Yes, I know! Sorry for the confusion, I just wanted to take the opportunity to raise awareness about a privacy issue that lots of people aren't aware of

[–] semperverus@lemmy.world 3 points 2 weeks ago (1 children)

Is this true if you don't have Google Play Services but the person you're messaging does? Is one person cutting GPS out enough?

[–] bearboiblake@pawb.social 3 points 2 weeks ago

The message you send them would probably go through as a push notification to them, but the message they send you wouldn't.

[–] frongt@lemmy.zip 0 points 2 weeks ago (1 children)

If I turn off notifications on my end, does the other person still generate a push notification when they send me a message, even if I never receive it?

[–] bearboiblake@pawb.social 1 points 2 weeks ago* (last edited 2 weeks ago) (1 children)

Edit: Sorry, I think I misunderstood your question. If you don't have Google Play Services enabled but your friend does and messages you, no, a push notification won't be sent, but if you message them, one will be sent to them.

I thought you were asking if you just disabled notifications on your phone if that would prevent push notifications from being sent. I'll leave my original answer in case someone else has that question.


It depends on what exactly you mean, but usually not. If you mean in your phone's notifications management settings, that does not affect the push notifications being sent to Google/Apple servers, that's just a local setting to decide how your phone handles it.

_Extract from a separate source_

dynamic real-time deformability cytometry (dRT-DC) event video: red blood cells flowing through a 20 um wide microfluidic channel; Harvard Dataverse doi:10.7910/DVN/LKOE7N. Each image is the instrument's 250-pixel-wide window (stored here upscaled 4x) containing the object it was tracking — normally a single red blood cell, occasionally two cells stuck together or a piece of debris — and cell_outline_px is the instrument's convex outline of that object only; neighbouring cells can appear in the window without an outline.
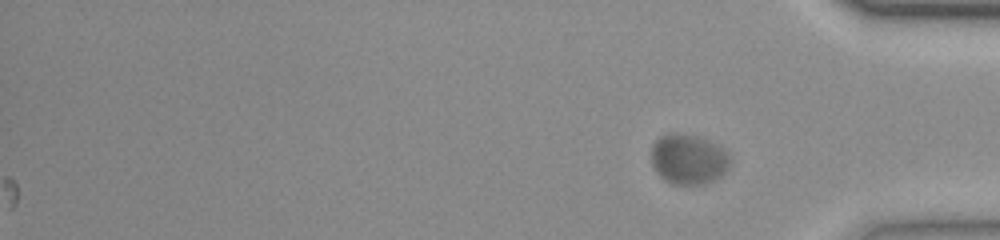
{"species": "common noctule bat (a hibernating species)", "species_latin": "Nyctalus noctula", "temperature_condition": "room temperature", "stored_images_in_passage": 42, "camera_frame_rate_fps": 3000, "um_per_image_px": 0.085, "animal": {"sex": "female", "body_mass_g": 23.0, "forearm_length_mm": 53.4}, "frame": {"image": 1, "passage_image": 42, "time_ms": 13.667, "image_size_px": [1000, 240], "cell_outline_px": [[728, 168], [720, 176], [704, 184], [672, 184], [664, 180], [660, 176], [652, 164], [652, 144], [660, 136], [672, 132], [696, 136], [716, 144], [728, 156]], "centroid_in_image_um": [58.46, 13.53], "position_along_channel_um": 376.7, "area_um2": 22.6}}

Some apps, though rarely, allow you to disable push notifications from being sent. If it exists, this is inside a settings screen in the app itself or on the app provider's website somewhere. Generally, only privacy-conscious apps provide such settings.

[–] frongt@lemmy.zip 1 points 2 weeks ago (1 children)

So how does it decide to generate a push notification or not?

[–] bearboiblake@pawb.social 1 points 2 weeks ago* (last edited 2 weeks ago)

To send you a push notification, an app requires a special token specific to that app and your device, kinda like an API key, which can only be generated for a device using Google Play Services. Without that token, a push notification cannot be sent. These tokens expire, so if you used Google Play Services and just turned it off, push notifications will still get sent into the ether - but never delivered - until the token expires, at which point notifications can't be sent anymore. Badly developed apps might still try to send push notifications with expired tokens, I have no idea what Google servers would do with that, but I'd guess they would just discard it immediately.

[–] Redjard@reddthat.com 2 points 2 weeks ago

Notification logging is usually done by some other part of android as far as I know. GMS is the typical way to deliver notifications and is a far more serious privacy concern, since it also directly passes googles servers and is not encrypted. However as others mentioned, signal does not send contents there, message notifications with the message contents stay on device.